The Saver’s Credit is not refundable, and is only available to households with a positive tax liability.  Consider a 30-year-old couple with two children, earning a total household income of $25,000 a year.  When filing their 2005 tax return:

  • They qualify for the standard personal exemption (married, filing jointly), plus child tax credits.
  • As a result, they will owe no federal taxes, but will also be ineli­gible for the Saver’s Credit.
  • Even those with a minimal tax liability will benefit little from the Saver’s Credit in comparison to high-income couples who benefit sub­stantially from tax-deferred savings plans.

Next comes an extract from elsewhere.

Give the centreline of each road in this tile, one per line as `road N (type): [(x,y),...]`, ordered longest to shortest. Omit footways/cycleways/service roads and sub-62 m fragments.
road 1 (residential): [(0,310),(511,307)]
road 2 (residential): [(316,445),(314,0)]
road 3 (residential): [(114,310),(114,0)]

Earned Income Tax Credit.  The Earned Income Tax Credit (EITC) is a refundable credit for low-income individuals and families that have some wage income.  “Refundable” means they receive the credit when they file tax returns regardless of whether or not they owe taxes.  In 2005, two-child couples with adjusted gross incomes of up to $37,263 and singles with adjusted gross incomes of up to $35,263 qualified for the EITC.

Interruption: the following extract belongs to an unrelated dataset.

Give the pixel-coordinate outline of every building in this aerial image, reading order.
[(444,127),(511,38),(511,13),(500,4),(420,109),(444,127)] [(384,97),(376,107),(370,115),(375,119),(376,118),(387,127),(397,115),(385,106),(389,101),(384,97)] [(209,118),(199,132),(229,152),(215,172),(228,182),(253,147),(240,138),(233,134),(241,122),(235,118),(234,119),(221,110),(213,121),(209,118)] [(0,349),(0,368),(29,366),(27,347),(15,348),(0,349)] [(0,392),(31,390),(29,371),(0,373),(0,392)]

Medicare.  Medicare is a federal health insurance program for the elderly and disabled.  It incorporates two parts:  Hospital Insurance (HI), also known as “Part A,” and Supplementary Medical insurance (SMI), known as “Part B.”  Hospital Insurance is generally provided automatically to individuals age 65 and over who are entitled to Social Security benefits.  Part A helps pay for care in hospitals, skilled nursing facilities, hospice and some home health care.

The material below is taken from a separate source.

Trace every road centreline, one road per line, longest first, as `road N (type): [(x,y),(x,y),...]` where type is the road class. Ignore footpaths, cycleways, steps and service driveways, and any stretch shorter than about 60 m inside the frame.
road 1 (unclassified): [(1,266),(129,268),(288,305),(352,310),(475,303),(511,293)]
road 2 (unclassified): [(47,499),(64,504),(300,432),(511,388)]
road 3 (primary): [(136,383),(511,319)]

Enrolling in SMI is optional; part B helps pay for doctors, outpatient hospital care, clinical laboratory tests, durable medical equipment, most supplies and some other services not covered by Part A.

Medicare Part A is primarily financed through a mandatory 2.9 percent payroll tax.  Part B is financed in part by participant premium payments of $78.20 per month regardless of benefits received.  It is assumed that at age 65 both husband and wife enroll in both Part A and Part B.